What this task involves:
Give the entries from the line containing "Document page, 1654x931 pixels." through the line containing "list Große und", inclusive, as a two-column CSV with the headers instruction and response, one row per entry. Put each instruction and its response in a single quoted field, with line breaks replaced by spaces.
— START OF Record extracts —
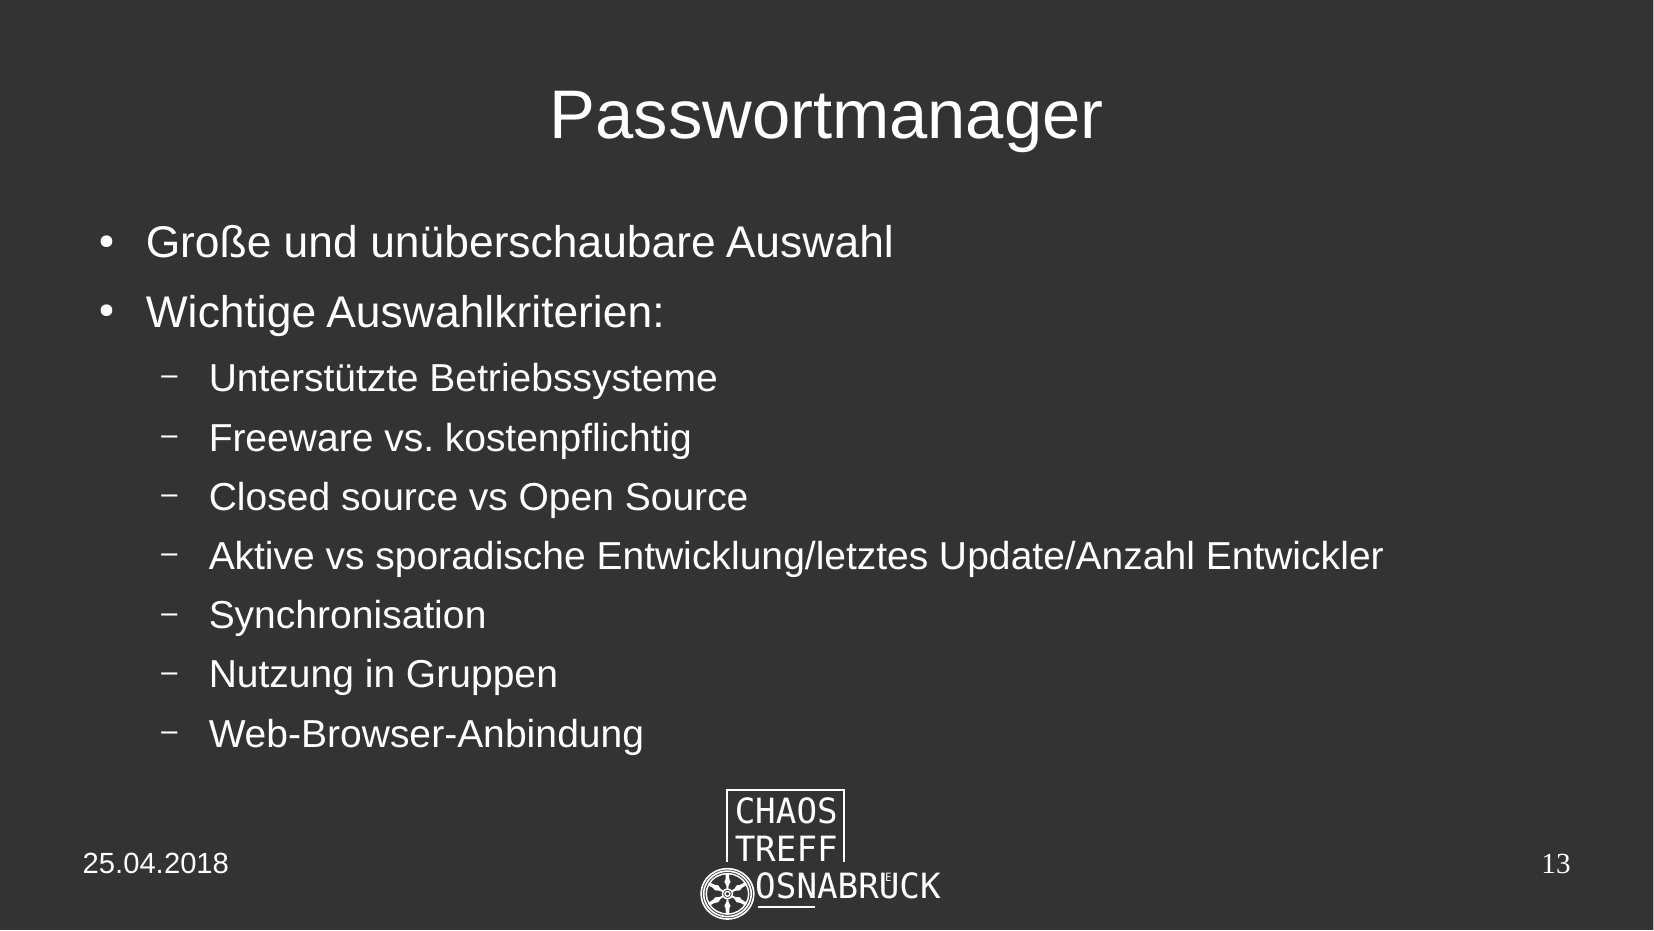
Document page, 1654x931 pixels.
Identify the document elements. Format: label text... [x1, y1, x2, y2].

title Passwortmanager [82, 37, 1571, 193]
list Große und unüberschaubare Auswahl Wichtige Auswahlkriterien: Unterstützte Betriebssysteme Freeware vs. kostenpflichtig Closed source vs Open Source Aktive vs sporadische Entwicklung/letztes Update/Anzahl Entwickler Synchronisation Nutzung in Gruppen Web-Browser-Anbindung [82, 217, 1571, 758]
— END OF Record extracts —
— START OF Record extracts —
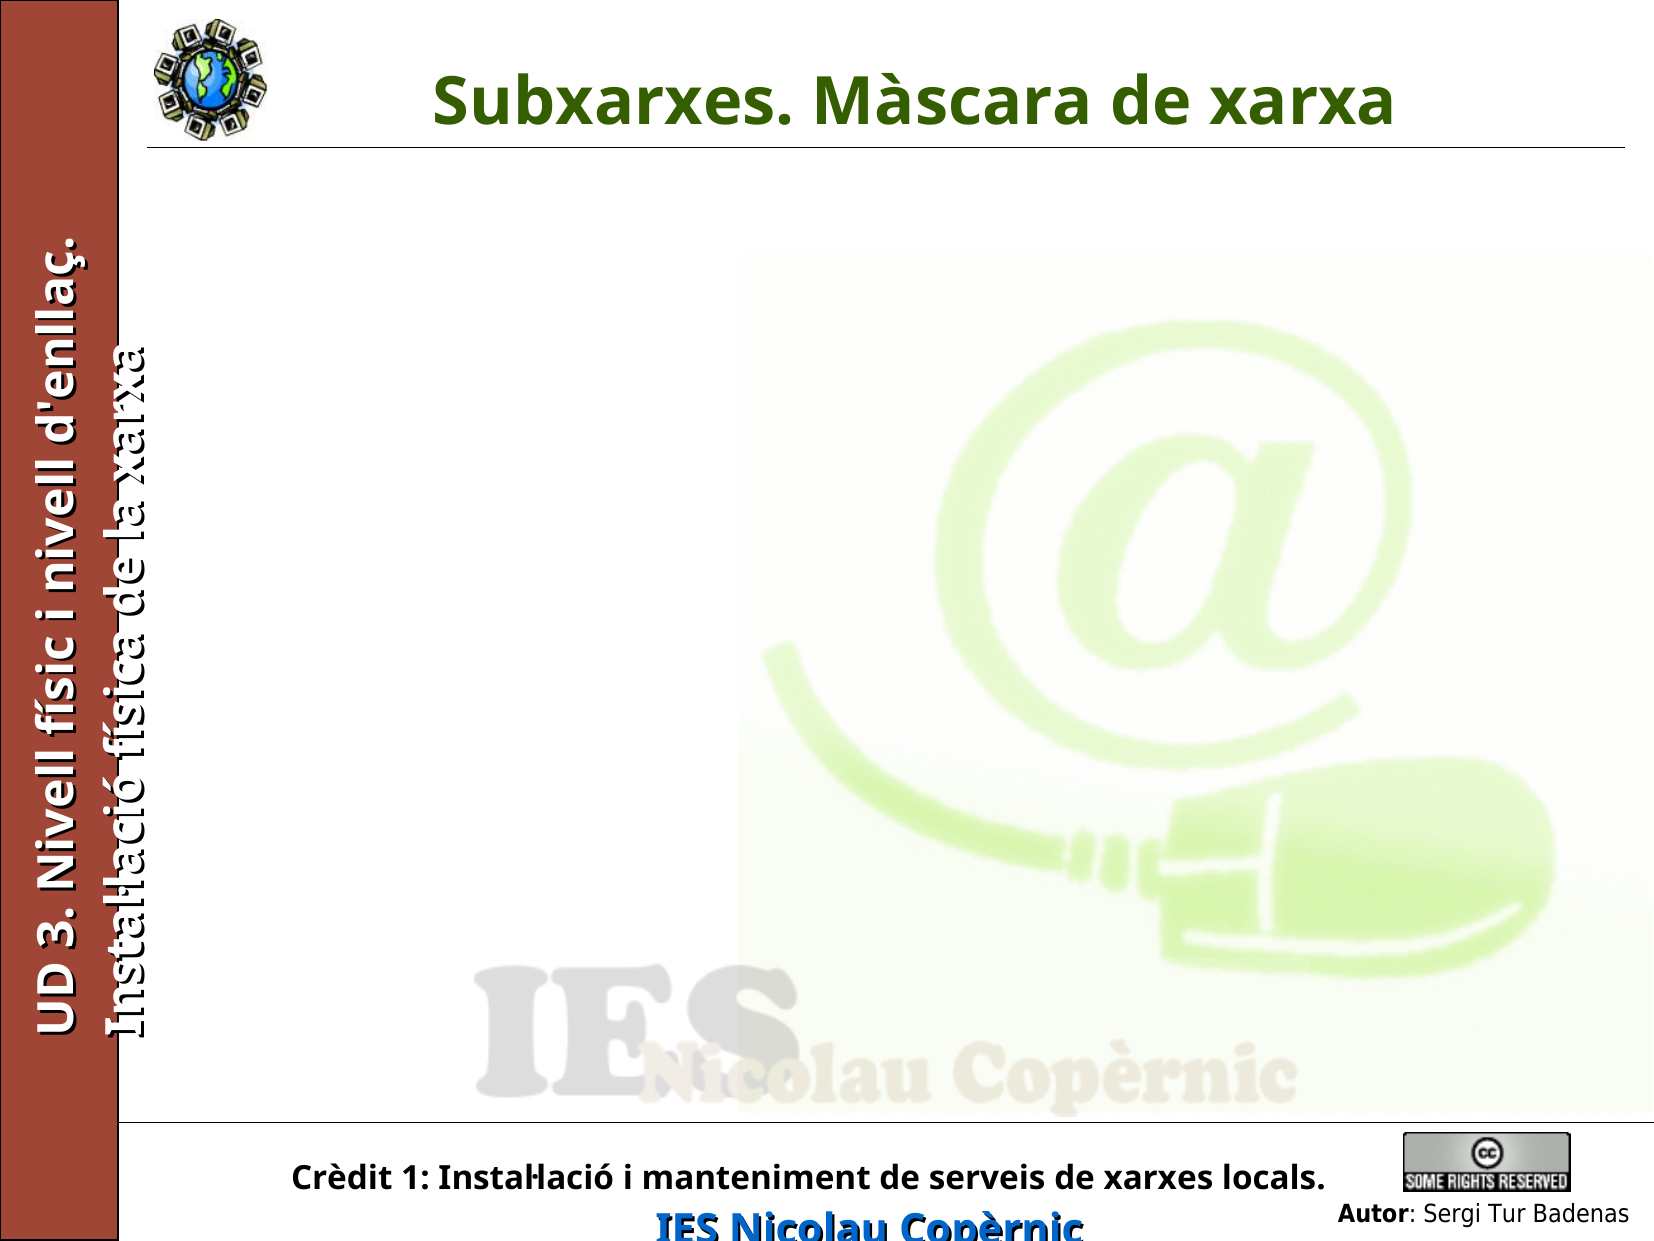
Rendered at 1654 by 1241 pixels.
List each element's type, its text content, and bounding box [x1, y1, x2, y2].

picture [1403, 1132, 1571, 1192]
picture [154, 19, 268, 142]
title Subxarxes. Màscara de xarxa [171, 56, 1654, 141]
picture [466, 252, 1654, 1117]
— END OF Record extracts —
— START OF Record extracts —
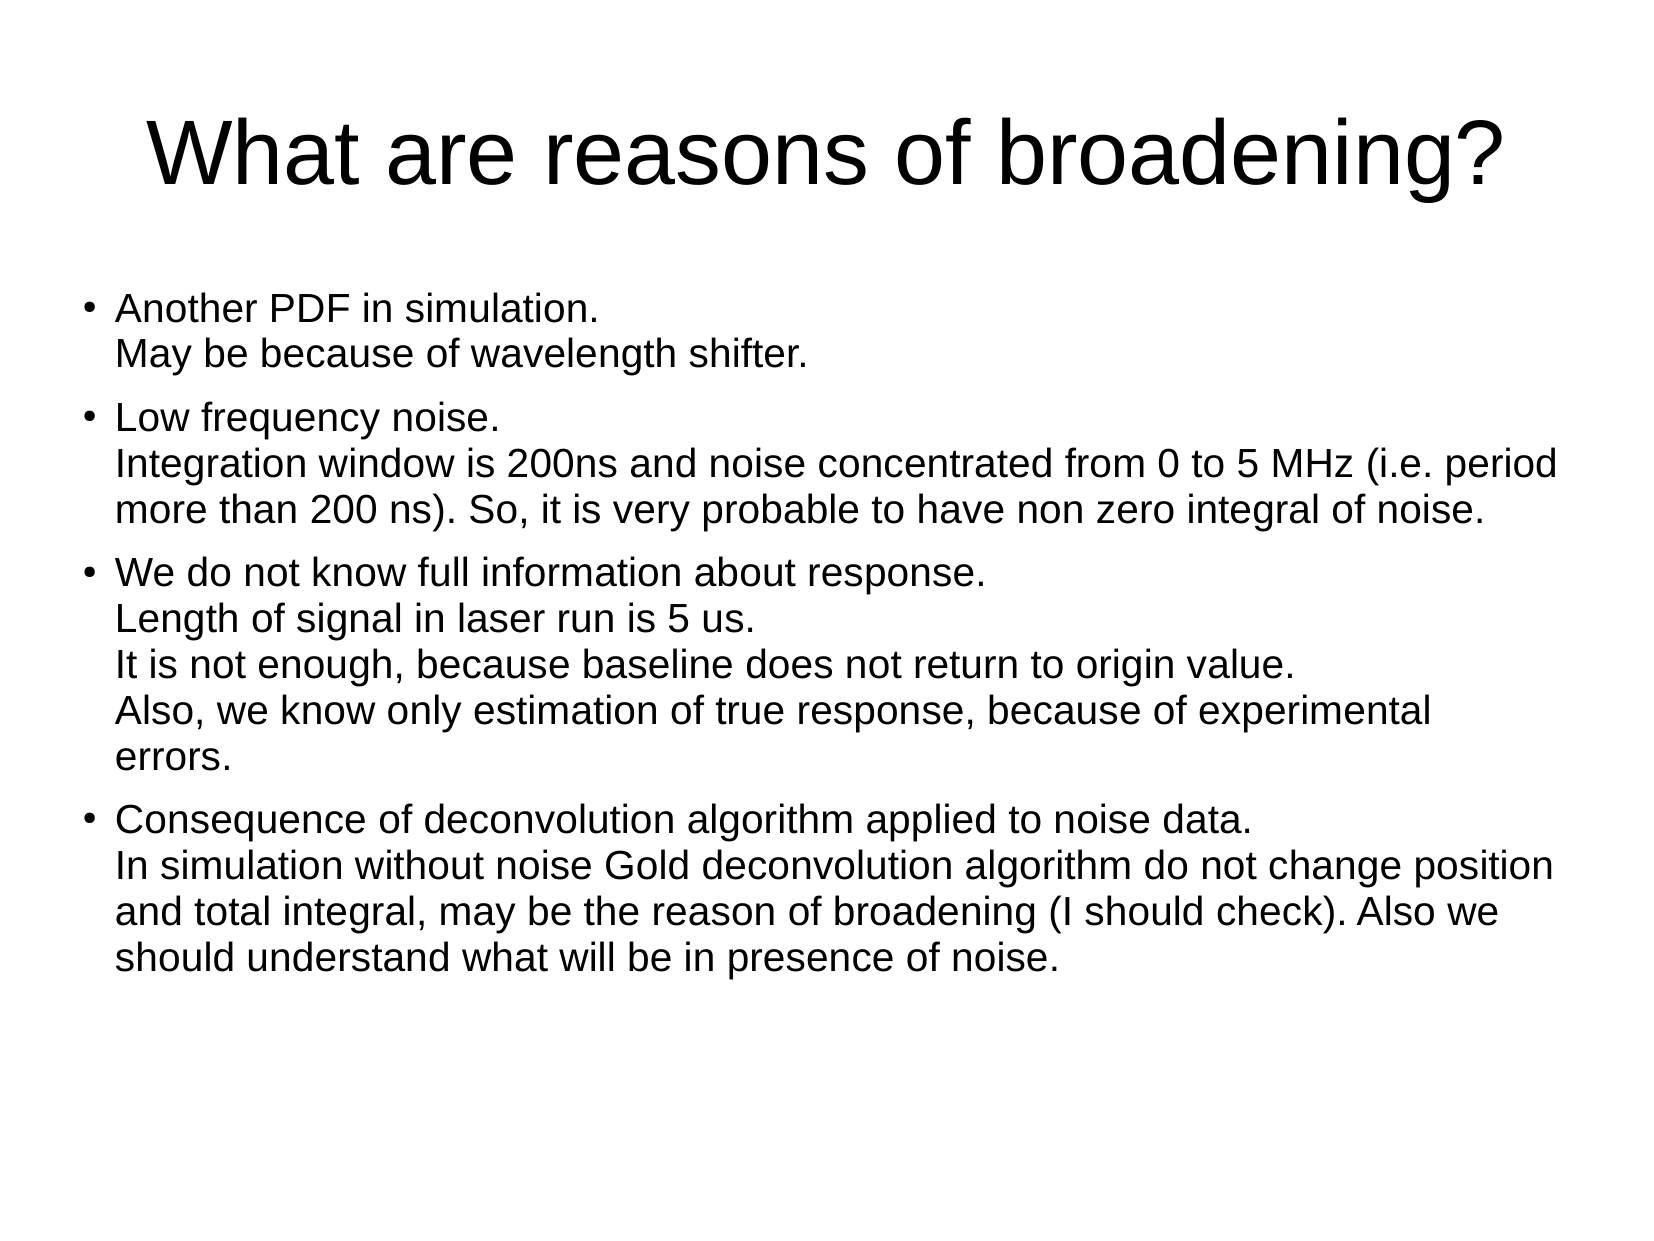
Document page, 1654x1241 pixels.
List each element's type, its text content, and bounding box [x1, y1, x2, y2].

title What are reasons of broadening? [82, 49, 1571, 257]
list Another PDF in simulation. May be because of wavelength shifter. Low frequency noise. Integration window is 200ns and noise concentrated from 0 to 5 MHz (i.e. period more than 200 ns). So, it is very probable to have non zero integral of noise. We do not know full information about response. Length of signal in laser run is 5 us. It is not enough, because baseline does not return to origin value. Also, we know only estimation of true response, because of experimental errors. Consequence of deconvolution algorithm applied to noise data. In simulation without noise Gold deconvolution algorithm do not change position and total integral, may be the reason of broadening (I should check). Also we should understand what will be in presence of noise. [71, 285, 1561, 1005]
— END OF Record extracts —
Exercise output:
instruction,response
"Document page, 1654x931 pixels. Identify the document elements. Format: label text... [x1, y1, x2, y2].","title Passwortmanager [82, 37, 1571, 193] list Große und unüberschaubare Auswahl Wichtige Auswahlkriterien: Unterstützte Betriebssysteme Freeware vs. kostenpflichtig Closed source vs Open Source Aktive vs sporadische Entwicklung/letztes Update/Anzahl Entwickler Synchronisation Nutzung in Gruppen Web-Browser-Anbindung [82, 217, 1571, 758]"